“Dozens, if not hundreds” of terrorists have arrived in Europe posing as refugees, sources close to a Belgian investigation have revealed.
Among them are at least four senior Islamic State operatives, who have used Europe’s ongoing migrant crisis to infiltrate the continent and then travel unhindered thanks to the Schengen open-borders zones.
The Sunday Times says that among the four senior Islamic State members is Palestinian bomber Ahmad Mouhamad El Amin, who is believed to have arrived in Belgium this summer using a “Syrian network” to infiltrate a Libya refugee boat.
He is a close aide of Bilal Badr, another Palestinian ISIS member. Investigators say both men have previously “prepared a number of terrorist attacks together”.
Also named are Mohammed Mezher, who investigators say recently lived in a migrant camp in southeast Belgium, and Talal and Anwar Ammar, two brothers thought to be senior Islamic State members.
The Ammar brothers are believed to be currently on their way to Belgium as part of the “wave of refugees” that is passing up through Europe from Turkey.
There is increasing evidence that at least three of the men who committed last Friday’s terrorist atrocity in Paris entered Europe by posing as refugees.
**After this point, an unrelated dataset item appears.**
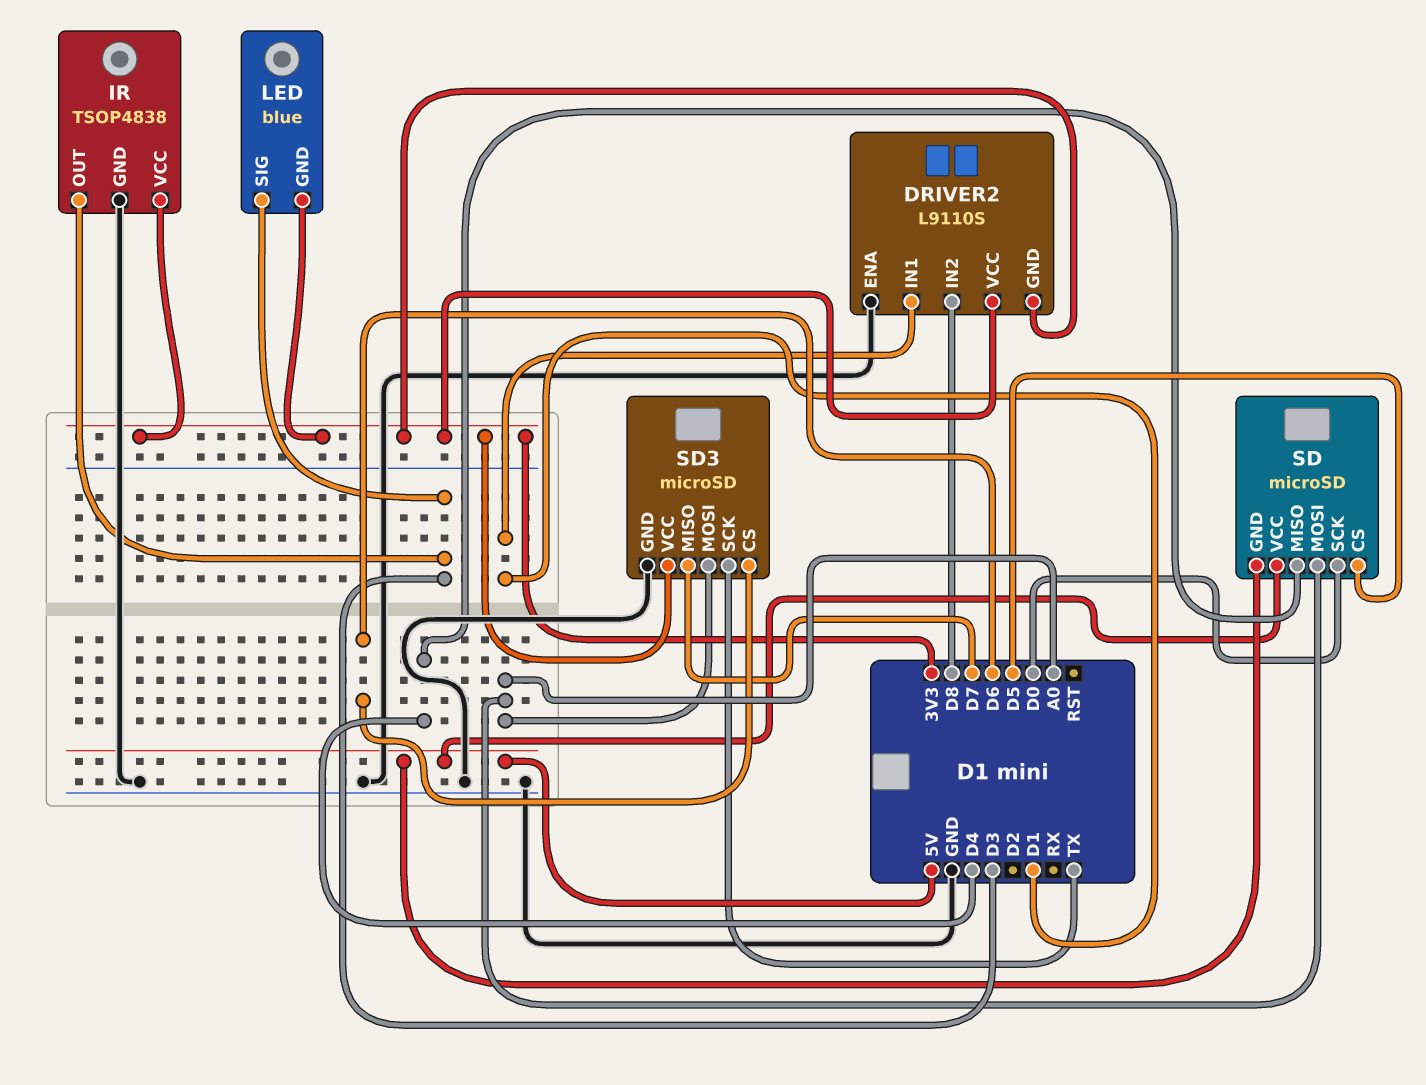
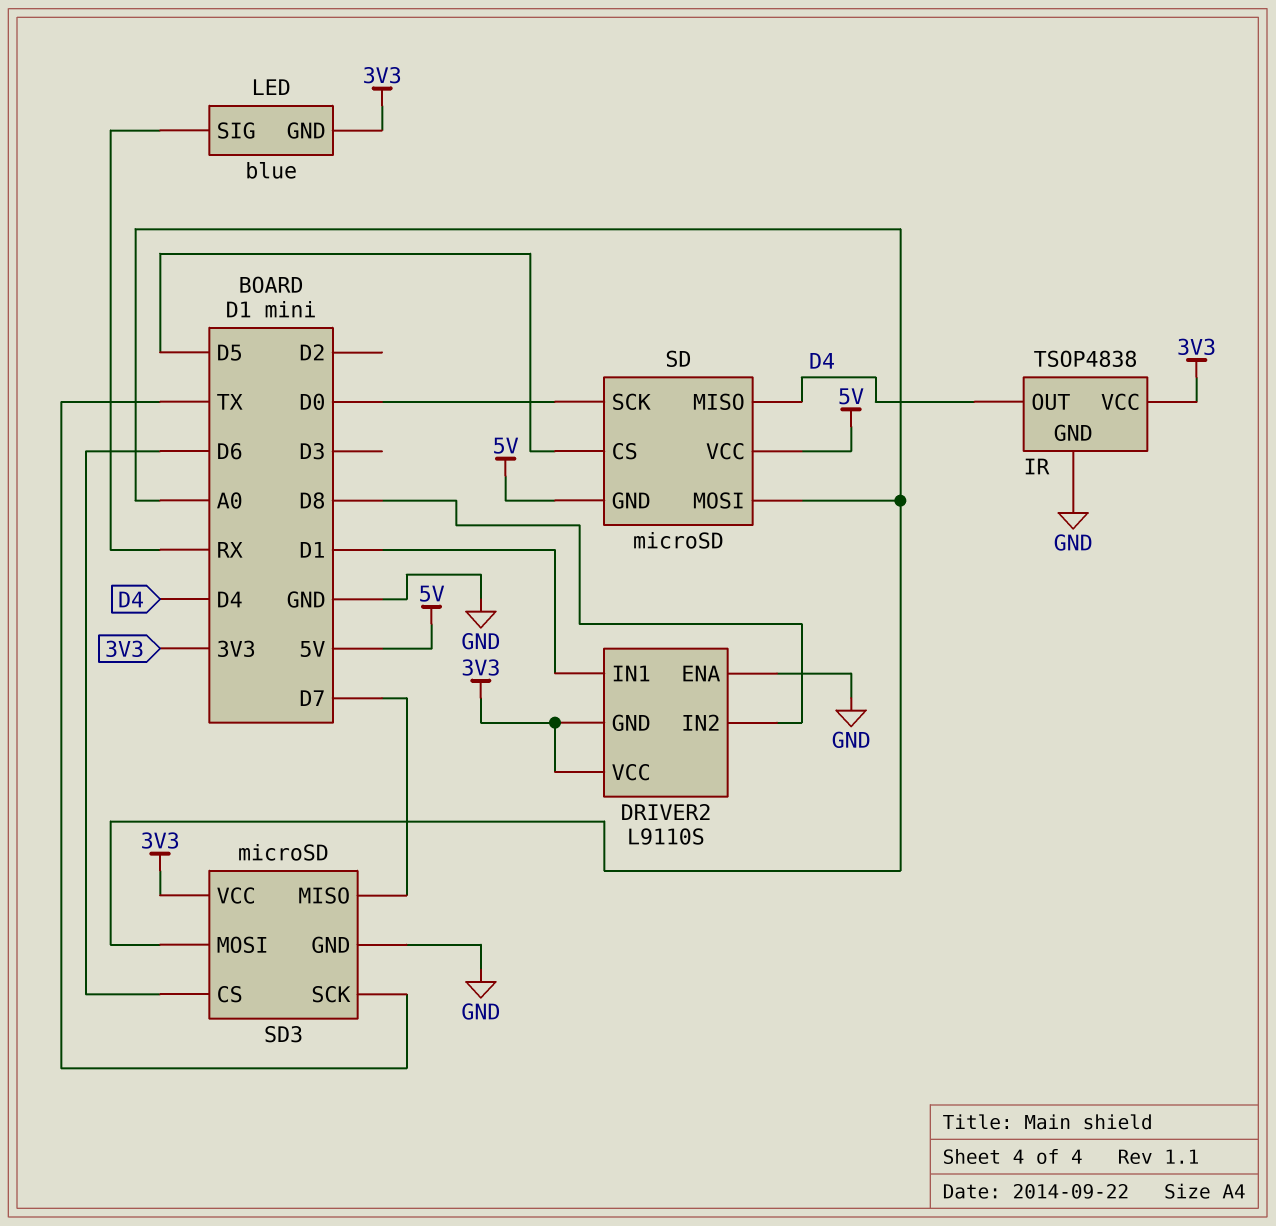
IR pin OUT: D3 -> D4
LED pin SIG: D3 -> RX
However, the boss of the United Nations (UN) refugee agency has claimed that a terrorist’s passport was planted at the Paris attack scene to shift blame on to migrants.
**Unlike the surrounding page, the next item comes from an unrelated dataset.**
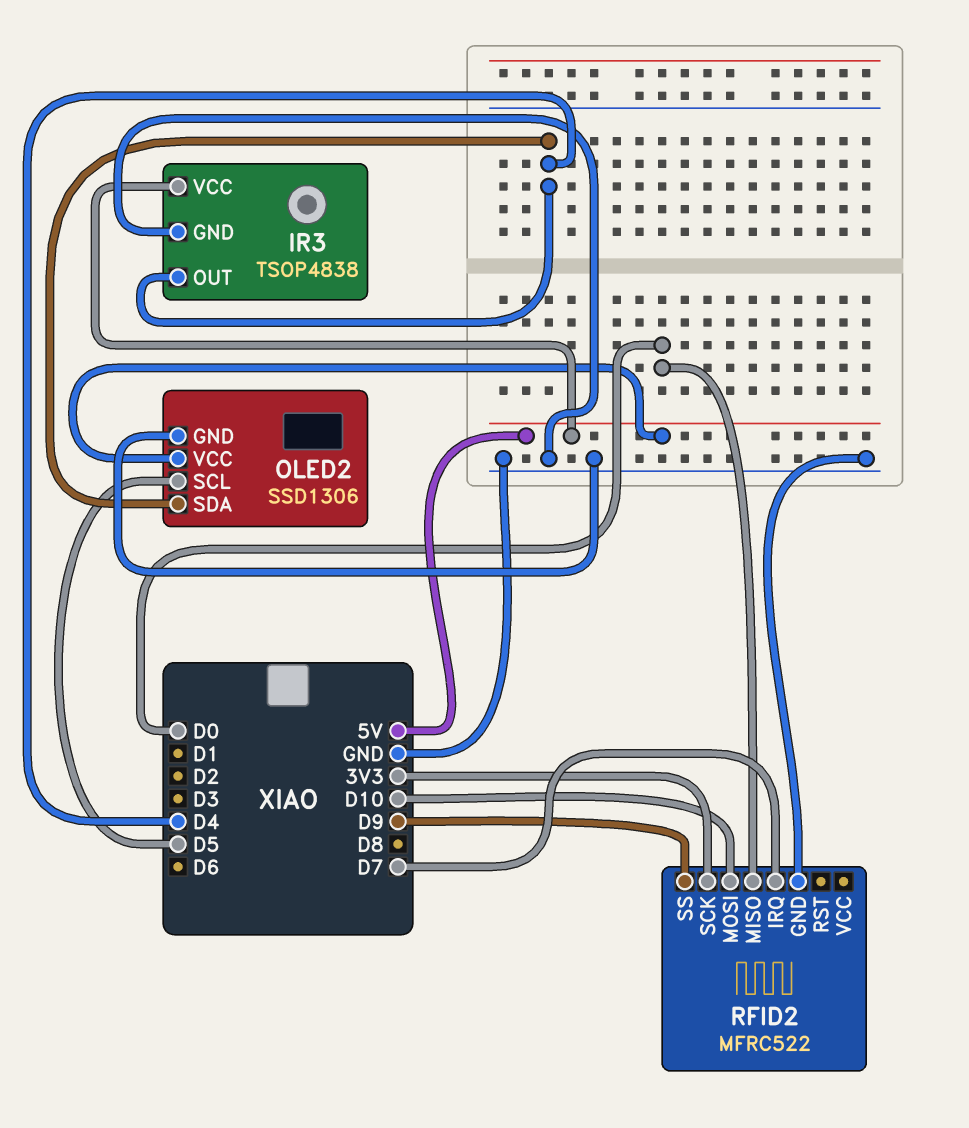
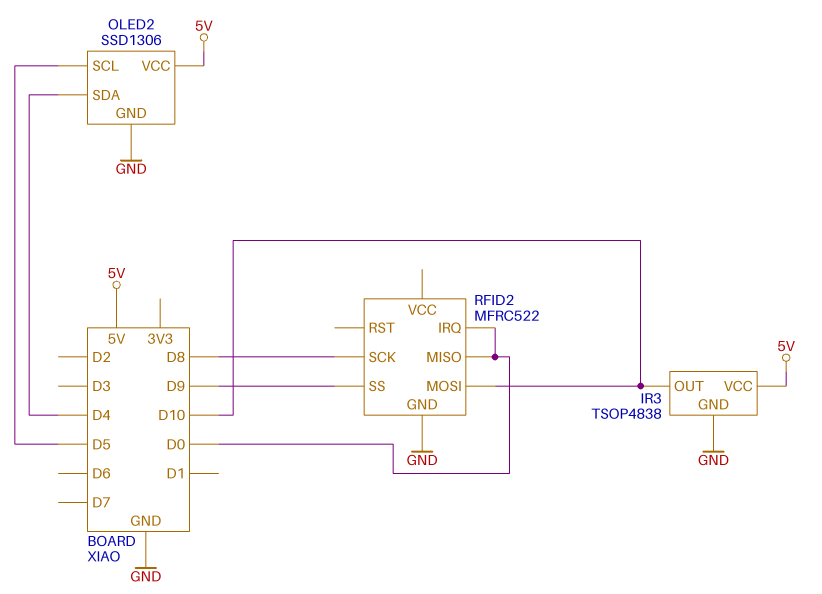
IR3 pin OUT: D4 -> D10
RFID2 pin IRQ: D7 -> D0
RFID2 pin SCK: 3V3 -> D8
UN High Commission for Refugees (UNHCR) head Antonio Guterres said that fake Syrian passports had been carried into the attack by jihadists as they wanted to “set Europeans against refugees”.
“The passport was left to be seen, which means that the Daesh also has, as a strategy, to put the refugees in the spotlight … this is also designed to try to force Europe to close its borders.”
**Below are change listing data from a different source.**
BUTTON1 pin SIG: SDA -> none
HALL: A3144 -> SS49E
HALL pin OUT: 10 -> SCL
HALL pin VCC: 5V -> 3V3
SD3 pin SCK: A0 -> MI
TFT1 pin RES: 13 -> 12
His theory is not shared by other European leaders, however. Hungarian Prime Minister Viktor Orban said last week that terrorists have “exploited mass migration” and that any European Union (EU) plan to force compulsory quotas on migrants will “spread terrorism around Europe”.
Mr Orban called on the EU to “forget political correctness … and return to common sense” by tightening border controls.